Added to the strength conveyed by popularity are a good minority of legislators who will back him on this whose numbers seem to be growing as they better detect the public’s revulsion at the size and scope of the raise – many of whom also support his ideas. His only cost is to break one promise to leaders at the expense of another he made to voters not to support a raise concurrent with the existing term in office, which this one does. And, he should make no mistake, not vetoing will be seen by the public as tacit support no matter how many times he says he really is against it.

Not vetoing destroys this public legitimacy he could have earned by keeping a promise and doing what was popular to voters, and forfeits support he could derive from opponents of the raise in the Legislature.

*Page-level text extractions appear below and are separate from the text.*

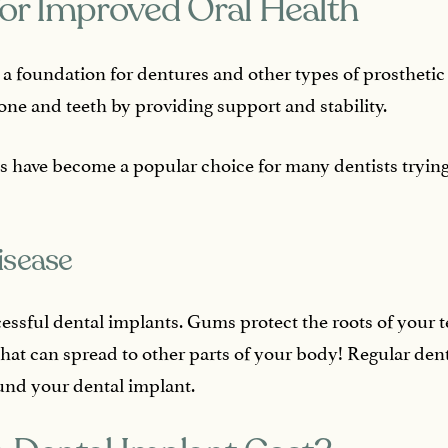
or Improved Oral Health
 a foundation for dentures and other types of prosthetic
one and teeth by providing support and stability.
s have become a popular choice for many dentists trying t
isease
cessful dental implants. Gums protect the roots of your te
that can spread to other parts of your body! Regular den
nd your dental implant.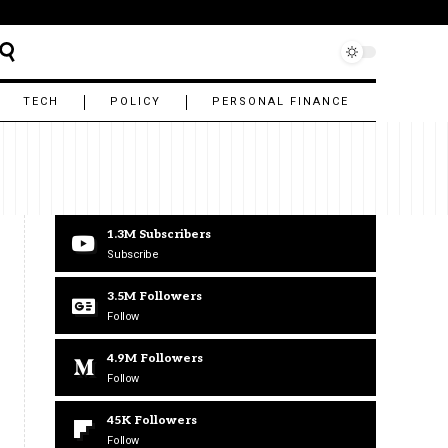
TECH
POLICY
PERSONAL FINANCE
1.3M
Subscribers
Subscribe
3.5M
Followers
Follow
4.9M
Followers
Follow
45K
Followers
Follow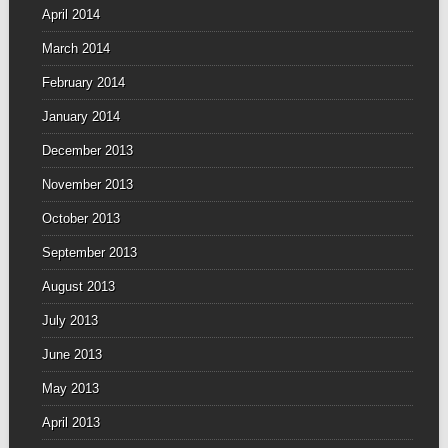
April 2014
March 2014
February 2014
January 2014
December 2013
November 2013
October 2013
September 2013
August 2013
July 2013
June 2013
May 2013
April 2013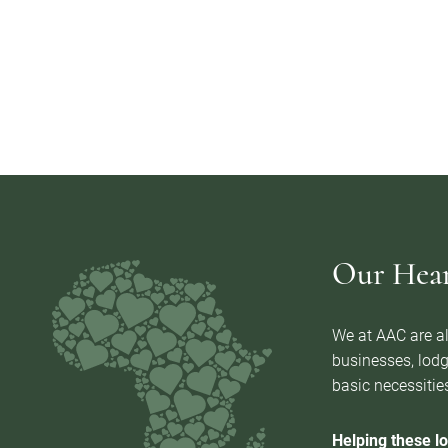
Our Heart
We at AAC are al
businesses, lodg
basic necessities
Helping these lo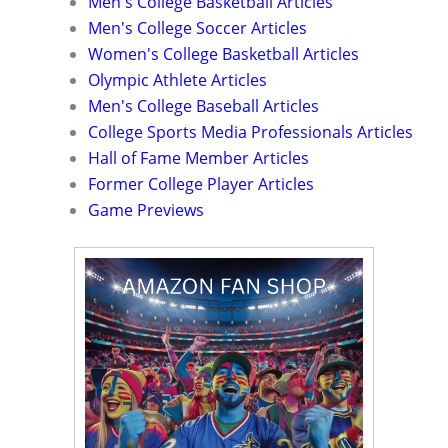
Men's College Basketball Articles
Men's College Soccer Articles
Women's College Basketball Articles
Olympic Athlete Articles
Men's College Baseball Articles
College Sports Media Professionals Articles
Hall of Fame Member Articles
Former College Player Articles
Game Previews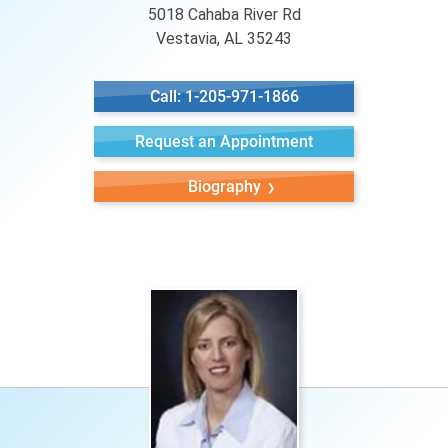
5018 Cahaba River Rd
Vestavia, AL 35243
Call: 1-205-971-1866
Request an Appointment
Biography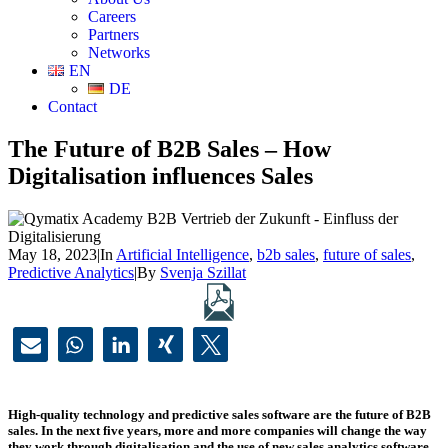
Careers
Partners
Networks
EN
DE
Contact
The Future of B2B Sales – How
Digitalisation influences Sales
May 18, 2023
|
In
Artificial Intelligence
,
b2b sales
,
future of sales
,
Predictive Analytics
|
By
Svenja Szillat
High-quality technology and predictive sales software are the future of B2B
sales. In the next five years, more and more companies will change the way
they work through digitalisation and the use of new sales analytics software.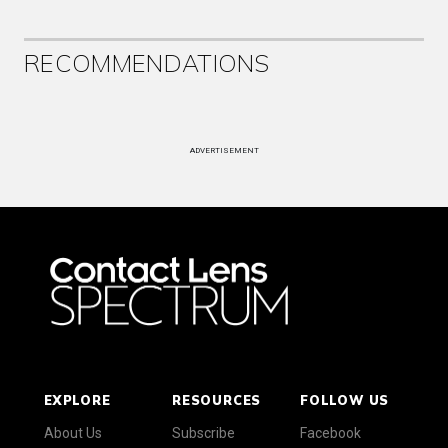
RECOMMENDATIONS
ADVERTISEMENT
EXPLORE
RESOURCES
FOLLOW US
About Us
Subscribe
Facebook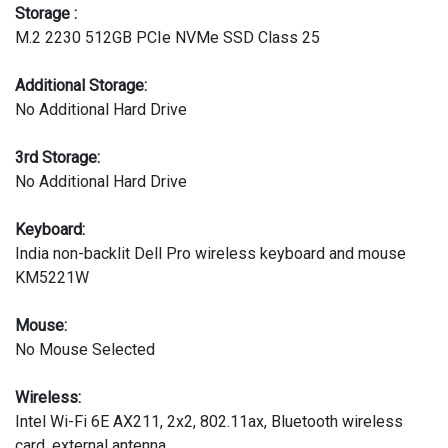
Storage :
M.2 2230 512GB PCIe NVMe SSD Class 25
Additional Storage:
No Additional Hard Drive
3rd Storage:
No Additional Hard Drive
Keyboard:
India non-backlit Dell Pro wireless keyboard and mouse
KM5221W
Mouse:
No Mouse Selected
Wireless:
Intel Wi-Fi 6E AX211, 2x2, 802.11ax, Bluetooth wireless
card, external antenna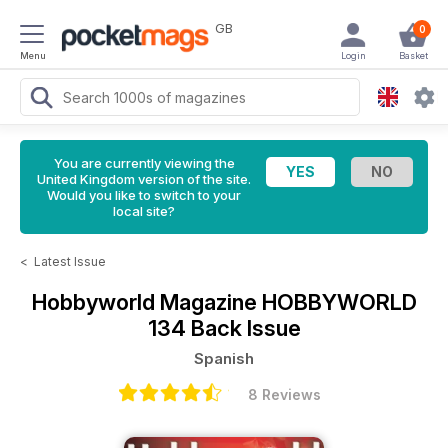
GB
0
Menu
Login
Basket
You are currently viewing the
United Kingdom version of the site.
Would you like to switch to your
local site?
<
Latest Issue
Hobbyworld Magazine
HOBBYWORLD
134 Back Issue
Spanish
8 Reviews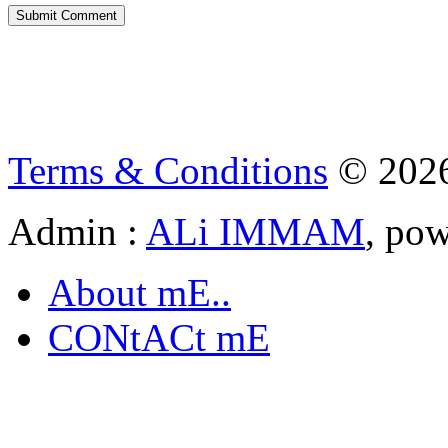
Terms & Conditions
© 202
Admin :
ALi IMMAM
, po
About mE..
CONtACt mE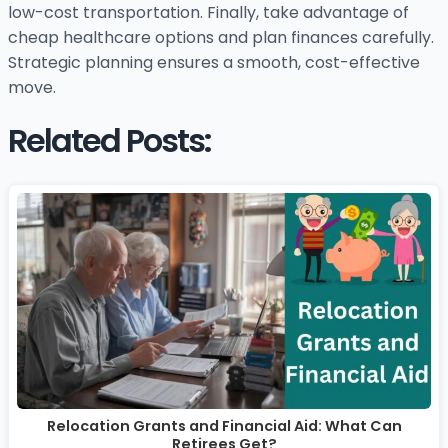
low-cost transportation. Finally, take advantage of
cheap healthcare options and plan finances carefully.
Strategic planning ensures a smooth, cost-effective
move.
Related Posts:
Relocation Grants and Financial Aid: What Can
Retirees Get?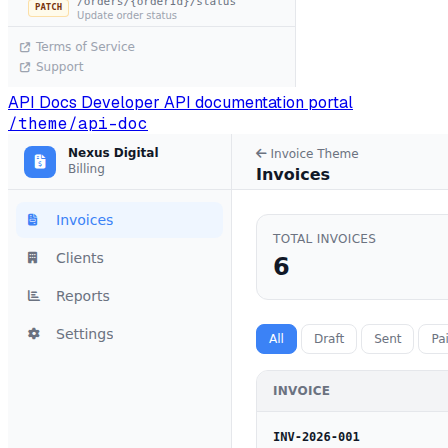
API Docs
Developer API documentation portal
/theme/api-doc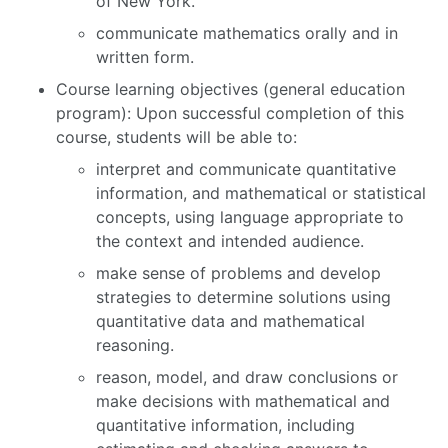
of New York.
communicate mathematics orally and in
written form.
Course learning objectives (general education
program): Upon successful completion of this
course, students will be able to:
interpret and communicate quantitative
information, and mathematical or statistical
concepts, using language appropriate to
the context and intended audience.
make sense of problems and develop
strategies to determine solutions using
quantitative data and mathematical
reasoning.
reason, model, and draw conclusions or
make decisions with mathematical and
quantitative information, including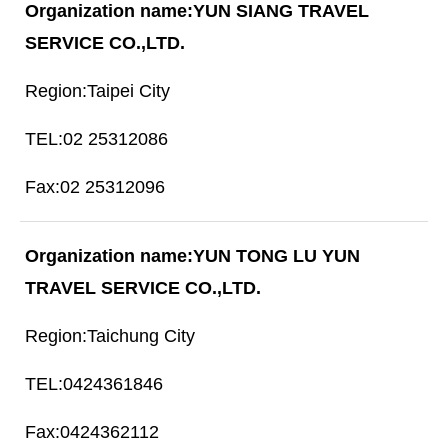
YUN SIANG TRAVEL
SERVICE CO.,LTD.
Taipei City
02 25312086
02 25312096
YUN TONG LU YUN
TRAVEL SERVICE CO.,LTD.
Taichung City
0424361846
0424362112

Many in the Legislature may like him as a result but whether this would aid his agenda is debatable. He will be seen as a weakling and treated as such by them and, unless he can get it all through in the next three years, at this point it is uncertain whether he’ll be allowed by the voters to have four more years to finish, perhaps primarily because of a failure to veto. Penalties don’t get much higher than that.

The potentially fatal political miscalculations Jindal is making are he does not understand the ability to push his program is unlikely to be significantly improved by letting the bill go into law whereas his agenda likely will be by vetoing it. Why he does not get that he will come out weaker without a veto may be explained only either by some misguided belief in the absolute good of legislative independence, or just sheer ineptitude maybe hoisted on his own petard by keeping himself too insulated during this legislative session.

Perhaps the most difficult thing for a political figure to learn is prudence, figuring out when a minor retreat in upholding a lesser principle will lead to greater gains in implementing policy based on greater principles. If Jindal has not figured this out, his administration will go down in flames, and deservedly so.